There is a prevalent fear among Christians that we can lose our salvation by failing to ask forgiveness for misdeeds. This sentiment was expressed by a reader who commented on a previous post, “[My childhood prayer] seemed to set up the idea that my salvation was in question. Every night the same question and hope that I was saved. It has carried over into my adulthood in some ways–am I being good enough, have I asked forgiveness for every sin, etc.”
It’s a concern I have heard before and wonder about myself from time to time. If we go to sleep without repenting of our sins or–more frighteningly–we are unaware of a mistake and we “die before we wake,” will we go to hell?

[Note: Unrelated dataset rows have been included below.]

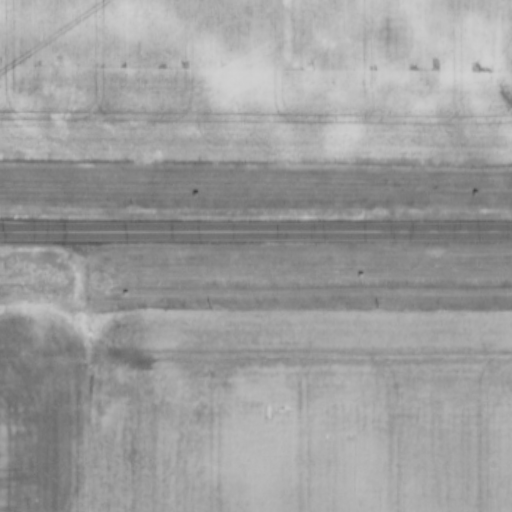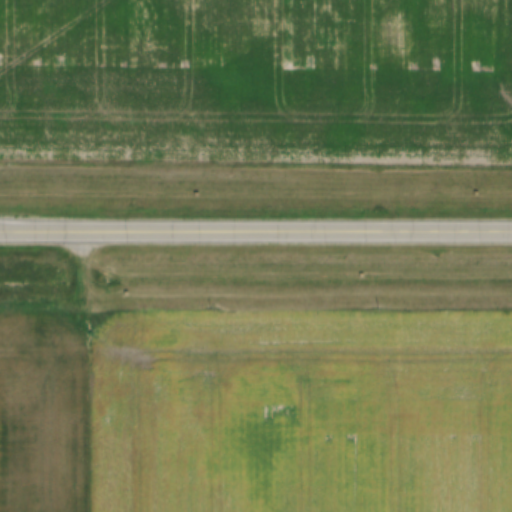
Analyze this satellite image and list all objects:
road: (256, 231)
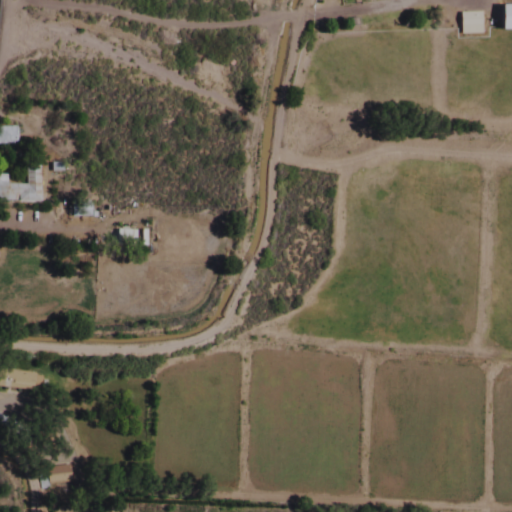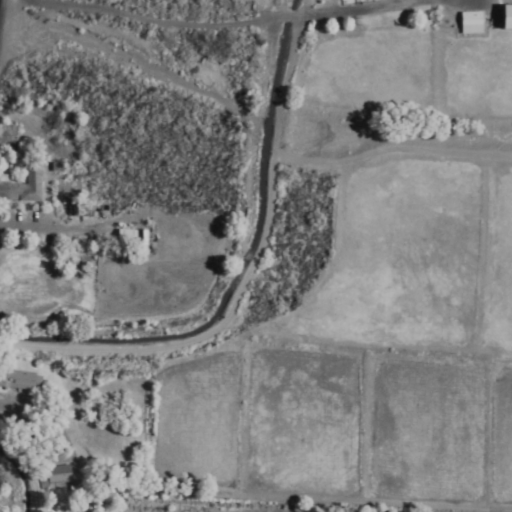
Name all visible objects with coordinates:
building: (502, 19)
road: (188, 26)
building: (20, 189)
building: (122, 240)
road: (175, 328)
road: (196, 339)
building: (336, 369)
building: (19, 379)
building: (54, 476)
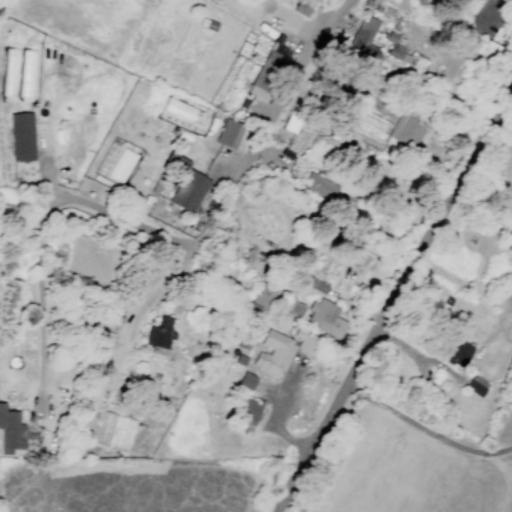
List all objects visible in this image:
building: (395, 1)
building: (468, 5)
building: (303, 7)
building: (365, 42)
building: (478, 44)
building: (397, 50)
building: (258, 85)
building: (370, 126)
building: (407, 131)
building: (230, 134)
building: (21, 137)
building: (21, 137)
building: (319, 186)
building: (189, 191)
road: (157, 235)
road: (277, 251)
building: (264, 297)
road: (393, 306)
building: (325, 318)
building: (160, 333)
building: (305, 342)
building: (458, 352)
building: (273, 354)
building: (247, 381)
building: (248, 411)
road: (274, 413)
building: (10, 431)
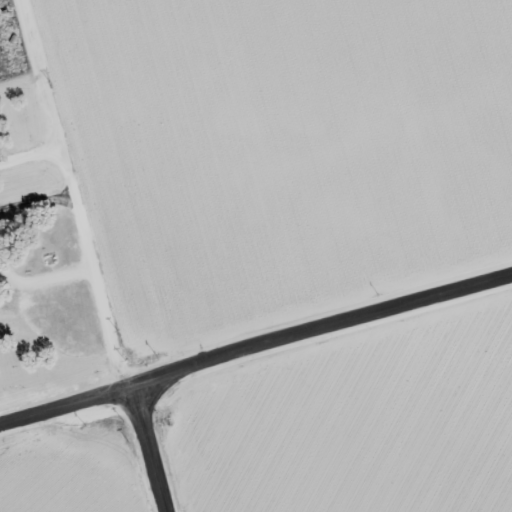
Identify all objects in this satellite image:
road: (29, 155)
road: (78, 192)
road: (39, 201)
road: (31, 281)
road: (256, 353)
road: (148, 450)
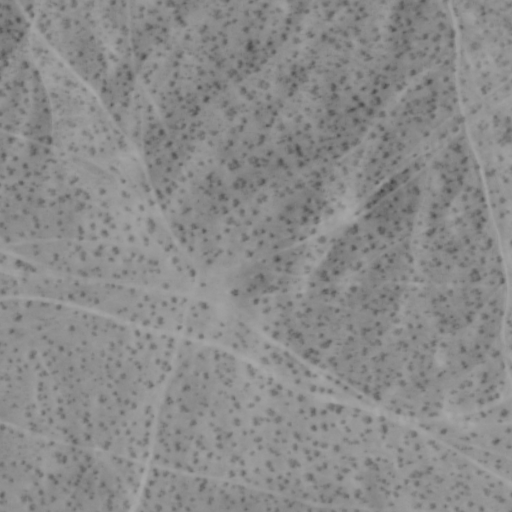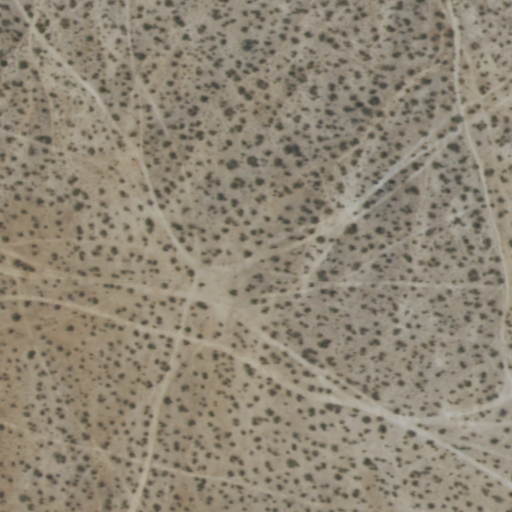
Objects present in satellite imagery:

Is our salvation so precarious? Where does the notion come from?
Often it comes from the pulpit of our churches. The primary thrust in some churches is evangelism and there is little discipleship to teach new believers how to live the Christian life. Once a person has put their trust in Christ, the message doesn’t change. Week after week they are told to turn from their sinful ways lest they incur the wrath of God. The result can be discouragement and some have turned some away from Jesus all together to avoid a cloud of guilt and shame.
While it is important to clearly explain the Gospel requirements for right standing with God–which do require us to change our minds about who Jesus is and surrender to His Lordship–once this transaction is complete, it is finished once and for all time. The sinner positionally becomes a saint in God’s eyes.
Another reason we can feel this sense of fear is because of that old liar, the devil. While “it is written” that God has removed our transgressions as far as the east is from the west (Psalm 103:12) and that He remembers them no more (Hebrews 8:12), Satan wants to bury this truth.
The enemy knows our weaknesses. He knows that as a man “thinks in his heart, so is he (Proverbs 23:7 NKJV) and so takes wicked glee in being the accuser. If he can convince you that you have messed up, that you can’t live up to God’s perfect standard, that you could die in your sleep and go to your damnation for some unrepented action, he is satisfied. He might not be able to take Heaven away from your eternity, but he can keep you in hell on earth and rob you of receiving God’s blessings–not because they are not offered, but because your guilty conscious stops you from accepting them. John 3:21(NLT) reminds us, “Dear friends, if we don’t feel guilty, we can come to God with bold confidence.”
As John points out in the verse above, it can also be our own guilty conscience that condemns us. It can help to remember that when you accepted Christ, your spirit was cleansed and made perfect, sealed by the gift of the Holy Spirit (Ephesians 1:13). It is as perfect as it will ever be. But our bodies are on a downhill slide and the mind, will, and emotion are still in need of an overhaul. If we look at our body, our behavior, and scan our own thoughts, it is easy to be self-accusatory, but Jesus has promised to take us on a journey to become more like Him, not to condemn us for our feeble efforts (2 Corinthians 3:18).
It is written:
“But our High Priest offered himself to God as a single sacrifice for sins, good for all time. Then he sat down in the place of honor at God’s right hand. There he waits until his enemies are humbled and made a footstool under his feet. For by that one offering he forever made perfect those who are being made holy. Hebrews 10:12-14 (NLT).”
We were MADE perfect; we are BEING MADE holy.
What other lies that trip you up on your spiritual journey?